Em comunicado, a concelhia do PSD de Famalicão reitera o seu compromisso na defesa da manutenção da maternidade do Hospital de Famalicão. «Tudo iremos fazer nas sedes devidas para que a intenção socialista não passe do papel e que o Hospital de Famalicão continue a contar com a sua maternidade», avisa o PSD.
O PSD lamenta que não haja unanimidade quanto à defesa deste serviço hospitalar. A Comissão Política Concelhia do PSD de Famalicão lembra que o PS, incluindo o deputado socialista Eduardo Oliveira, de Famalicão, votou contra a audição do Ministro da Saúde no Parlamento sobre a possibilidade de encerramento de maternidades no país. Um pedido que, recorde-se, tinha sido feito pelo Bloco de esquerda no Parlamento e que foi aceite por todos os partidos com exceção do PS. «Sendo o deputado Eduardo Oliveira conhecedor da excelência da valência que os socialistas querem agora encerrar, estranha-se o seu voto contra em relação à audição do Ministro», sublinha a direção concelhia do PSD.

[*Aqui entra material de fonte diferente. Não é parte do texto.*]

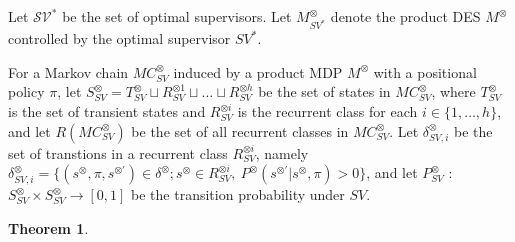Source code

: \documentclass[10pt]{article}
\newtheorem{theorem}{Theorem}
\begin{document}
Let $\mathcal{SV}^{\ast}$ be the set of optimal supervisors. Let $M^{\otimes}_{SV^{\ast}}$ denote the product DES $M^{\otimes}$ controlled by the optimal supervisor $SV^{\ast}$.

For a Markov chain $MC^{\otimes}_{SV}$ induced by a product MDP $M^{\otimes}$ with a positional policy $\pi$, let $S^{\otimes}_{SV}= T^{\otimes}_{SV} \sqcup R^{\otimes 1}_{SV} \sqcup \ldots \sqcup R^{\otimes h}_{SV}$ be the set of states in $MC^{\otimes}_{SV}$, where $T^{\otimes}_{SV}$ is the set of transient states and $R^{\otimes i}_{SV}$ is the recurrent class for each $i \in \{ 1, \ldots ,h \}$, and let $R(MC^{\otimes}_{SV})$ be the set of all recurrent classes in $MC^{\otimes}_{SV}$. Let $\delta^{\otimes}_{SV,i}$ be the set of transtions in a recurrent class $R^{\otimes i}_{SV}$, namely $\delta^{\otimes}_{SV,i} = \{ (s^{\otimes}, \pi, s^{\otimes \prime}) \in \delta^{\otimes} ; s^{\otimes} \in R^{\otimes i}_{SV},\ P^{\otimes}(s^{\otimes \prime}|s^{\otimes}, \pi) > 0 \}$, and let $P^{\otimes}_{SV}$ : $S^{\otimes}_{SV} \times S^{\otimes}_{SV} \rightarrow [0,1]$ be the transition probability under $SV$.

\begin{theorem}

\end{theorem}
\end{document}
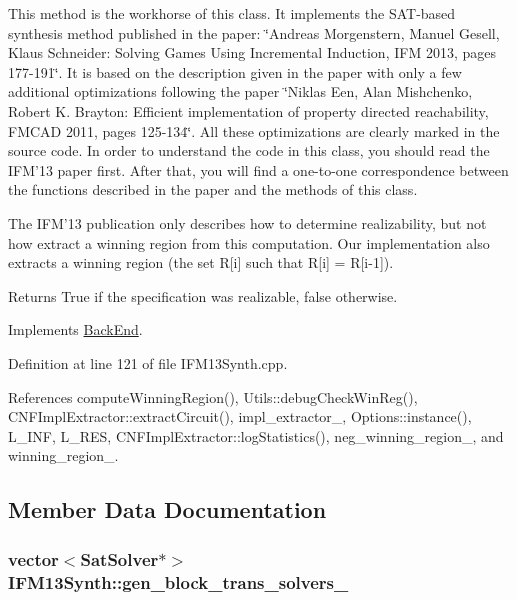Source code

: This method is the workhorse of this class. It implements the S\-A\-T-\/based synthesis method published in the paper\-: \char`\"{}\-Andreas Morgenstern, Manuel Gesell, Klaus Schneider\-: Solving
\-Games Using Incremental Induction, I\-F\-M 2013, pages 177-\/191\char`\"{}. It is based on the description given in the paper with only a few additional optimizations following the paper \char`\"{}\-Niklas Een, Alan Mishchenko, Robert K. Brayton\-: Efficient implementation of
property directed reachability, F\-M\-C\-A\-D 2011, pages 125-\/134\char`\"{}. All these optimizations are clearly marked in the source code. In order to understand the code in this class, you should read the I\-F\-M'13 paper first. After that, you will find a one-\/to-\/one correspondence between the functions described in the paper and the methods of this class.

The I\-F\-M'13 publication only describes how to determine realizability, but not how extract a winning region from this computation. Our implementation also extracts a winning region (the set R\mbox{[}i\mbox{]} such that R\mbox{[}i\mbox{]} = R\mbox{[}i-\/1\mbox{]}).

\begin{DoxyReturn}{Returns}
True if the specification was realizable, false otherwise. 
\end{DoxyReturn}


Implements \hyperlink{classBackEnd_a099e717dc71e9cc2d838b1ca86340590}{Back\-End}.



Definition at line 121 of file I\-F\-M13\-Synth.\-cpp.



References compute\-Winning\-Region(), Utils\-::debug\-Check\-Win\-Reg(), C\-N\-F\-Impl\-Extractor\-::extract\-Circuit(), impl\-\_\-extractor\-\_\-, Options\-::instance(), L\-\_\-\-I\-N\-F, L\-\_\-\-R\-E\-S, C\-N\-F\-Impl\-Extractor\-::log\-Statistics(), neg\-\_\-winning\-\_\-region\-\_\-, and winning\-\_\-region\-\_\-.



\subsection{Member Data Documentation}
\hypertarget{classIFM13Synth_a950a68d4f0efeca411ead2d4439aed9d}{
\subsubsection[{gen\-\_\-block\-\_\-trans\-\_\-solvers\-\_\-}]{\setlength{\rightskip}{0pt plus 5cm}vector$<${\bf Sat\-Solver}$\ast$$>$ I\-F\-M13\-Synth\-::gen\-\_\-block\-\_\-trans\-\_\-solvers\-\_\-\hspace{0.3cm}{\ttfamily [protected]}}}\label{classIFM13Synth_a950a68d4f0efeca411ead2d4439aed9d}


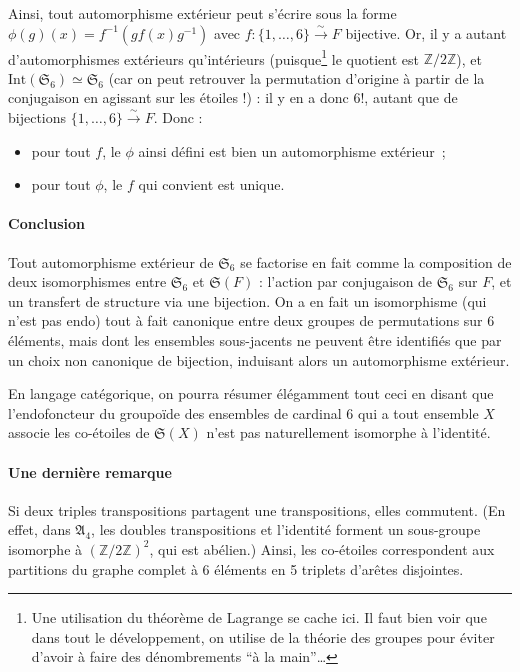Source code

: \documentclass[a4paper, 11pt]{article}
\def\Z{\mathbb{Z}}
\def\Sigmap{\mathfrak{S}}
\begin{document}
Ainsi, tout automorphisme extérieur peut s'écrire sous la forme $\phi(g)(x) =
f^{-1}(gf(x)g^{-1})$ avec $f : \{1, \ldots, 6\} \xrightarrow{\sim} F$ bijective.
Or, il y a autant d'automorphismes extérieurs qu'intérieurs
(puisque\footnote{Une utilisation du théorème de Lagrange se cache ici. Il faut
  bien voir que dans tout le développement, on utilise de la théorie des groupes
  pour éviter d'avoir à faire des dénombrements \enquote{à la main}…} le
quotient est $\Z/2\Z$), et $\mathrm{Int}(\Sigmap_6) \simeq \Sigmap_6$ (car on
peut retrouver la permutation d'origine à partir de la conjugaison en agissant
sur les étoiles !) : il y en a donc $6!$, autant que de bijections $\{1, \ldots,
6\} \xrightarrow{\sim} F$. Donc :
\begin{itemize}
\item pour tout $f$, le $\phi$ ainsi défini est bien un automorphisme
  extérieur~;
\item pour tout $\phi$, le $f$ qui convient est unique.
\end{itemize}

\paragraph{Conclusion} Tout automorphisme extérieur de $\Sigmap_6$ se factorise
en fait comme la composition de deux isomorphismes entre $\Sigmap_6$ et
$\Sigmap(F)$ : l'action par conjugaison de $\Sigmap_6$ sur $F$, et un transfert
de structure via une bijection. On a en fait un isomorphisme (qui n'est pas
endo) tout à fait canonique entre deux groupes de permutations sur 6 éléments,
mais dont les ensembles sous-jacents ne peuvent être identifiés que par un choix
non canonique de bijection, induisant alors un automorphisme extérieur.

En langage catégorique, on pourra résumer élégamment tout ceci en disant que
l'endofoncteur du groupoïde des ensembles de cardinal 6 qui a tout ensemble $X$
associe les co-étoiles de $\Sigmap(X)$ n'est pas naturellement isomorphe à
l'identité.


\paragraph{Une dernière remarque} Si deux triples transpositions partagent une
transpositions, elles commutent. (En effet, dans $\mathfrak{A}_4$, les doubles
transpositions et l'identité forment un sous-groupe isomorphe à $(\Z/2\Z)^2$,
qui est abélien.) Ainsi, les co-étoiles correspondent aux partitions du graphe
complet à 6 éléments en 5 triplets d'arêtes disjointes.
\end{document}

E, na última sexta-feira, na Assembleia Municipal de Famalicão, CDS, PSD, Chega e CDU apresentaram moções em defesa da maternidade. O PS foi o único partido que não apresentou qualquer voto e chumbou os dos outros partidos, com exceção da proposta da CDU que era mais generalista e referia-se ao Serviço Nacional de Saúde. O líder da bancada do PS, Jorge Costa, disse que as preocupações dos outros partidos sobre o fecho da maternidade são «alarmistas».
O PSD criticou, na Assembleia Municipal, esta «falta de solidariedade» do PS e, agora, em comunicado, volta à carga. Escreve a Concelhia que, «para o PSD de Famalicão, alarmismo é o chumbo do requerimento de audição ao Ministro, impedindo-se, por essa via, o escrutínio e o acesso a informação essencial»; «para o PSD de Famalicão, alarmismo é a maternidade de Famalicão ser a única valência do país a ser referenciada pelo coordenador da Comissão para a Reforma das Maternidades para eventual encerramento»; «para o PSD de Famalicão, alarmismo é o Ministro da Saúde dizer que a decisão sobre o futuro do bloco de partos de Famalicão será tomada pelo novo diretor executivo do SNS e não pelo próprio Ministro da Saúde – portanto, uma decisão técnica e não política», acusa.